Iran Air has also ordered 20 ATR turboprop aircraft, with the option of adding 20 more.
The government has estimated that Iran needs 400-500 planes within the next 10 years, but the orders show single-aisle jets are in higher demand.
This must be the reason why manufacturers of regional jets have been travelling more frequently to Iran. Brazil’s Embraer, Canada’s Bombardier and Russia’s Sukhoi have all been in talks with airlines inside Iran.
Iran’s Qeshm Free Zone is in talks with the Montreal-based multinational aerospace and transportation company Bombardier Inc. to buy 10 planes. The free zone is planning to launch a new airline called Fly Qeshm.
Emrbaer has also been eying Iran. A presidential aide in Brazil was quoted by Reuters as saying in October last year that Iran is interested in buying 50 airliners from the Brazilian planemaker.

> Frequency & Profitability

“We believe the E-Jets will work very well in the Iranian market and provide a full solution for airlines looking for profitable lift up to 150 seats in a world where frequency and profitability are increasingly intertwined,” Embraer told Financial Tribune via email.
Both Embraer and Sukhoi have organized events in Tehran where they showcased their products for Iranian carriers that are in dire need of modern fuel-efficient regional planes to cover domestic routes across the vast country.
“Iran has one of the biggest land masses across the Middle East so it stands to reason that narrow-body airplanes like the B737 and A320 will feature most from a sales campaign aspect,” Saj Ahmad, chief analyst at Dubai-based StrategicAero Research, told Financial Tribune.
“Intra-Iran domestic scene is one that all airlines want to play in for market share and they can only do that with new and fuel-efficient airplanes.”
He believes the reliability and robustness of the A320/A320neo and 737/737MAX families mean Airbus and Boeing will always end up winning a bigger slice of the pie compared to smaller players like Embraer or Bombardier.
That is “primarily because the economies of scale that their [Airbus and Boeing] airplanes bring, meaning that there is less of a business case to buy sub 150-seat airplanes,” he said, excluding SSJ100, whose lower capacity and size make flights more economical for such city pairs like Tehran-Isfahan or Shiraz-Yazd.
“On routes such as that, frequency is king, not capacity, that’s why smaller jets like the SSJ-100 would be perfect and would be far easier to fill, than say a 189-seat 737MAX8 or a 180-seat A320neo,” Ahmad said.

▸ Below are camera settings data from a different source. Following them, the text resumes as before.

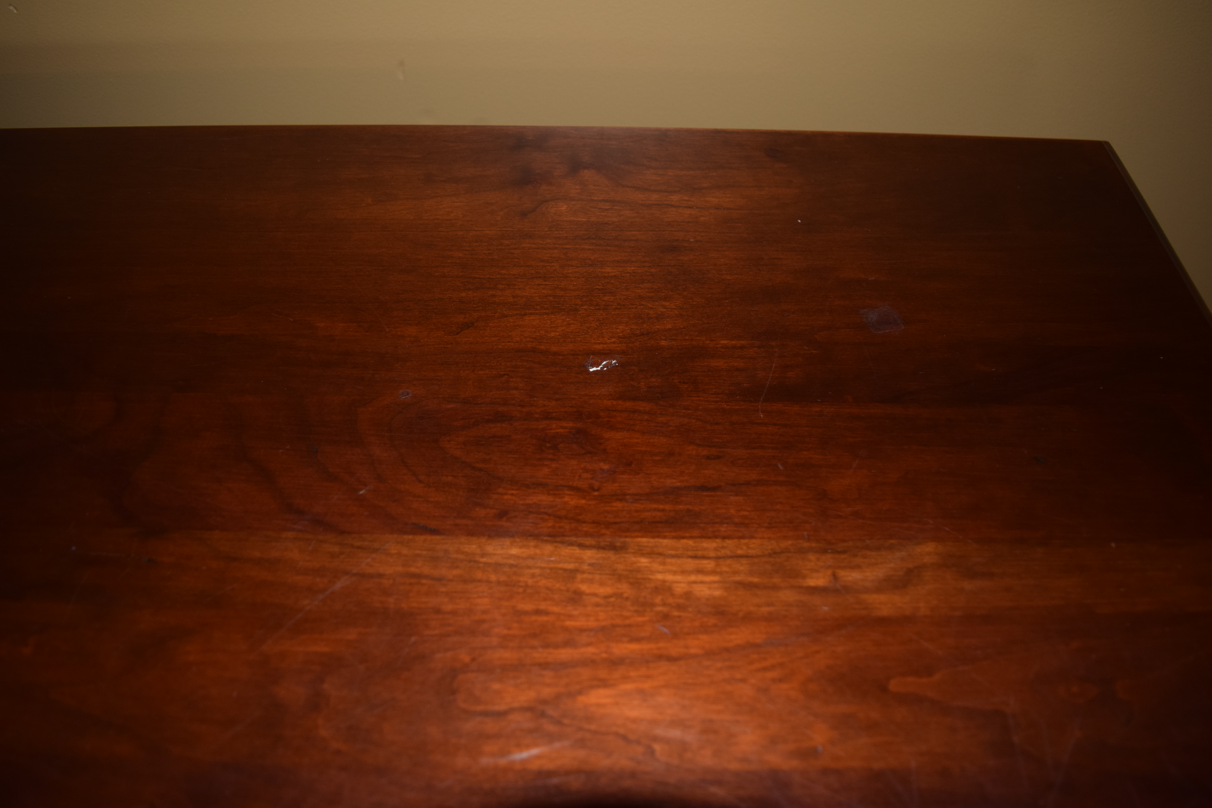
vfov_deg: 47.9
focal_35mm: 27
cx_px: 606
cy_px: 404
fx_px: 909
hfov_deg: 67.4
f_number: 3.5
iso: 500
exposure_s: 1/60
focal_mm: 18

“The real challenge on the widebody front, where Iran Air has orders for A330s, A350s, 777-300ERs and 777-9s, is that the airline needs to launch new international gateways and expand organically.”
While the nuclear deal gives Iran a great opportunity to establish new trade links, he believes, there has been a very slow pace of development in terms of air links to new city pairs.
Ahmad said this has been choked by financial aspects in that Iran Air has struggled to get financing for its new airplanes–and without those jets, it can’t launch new routes.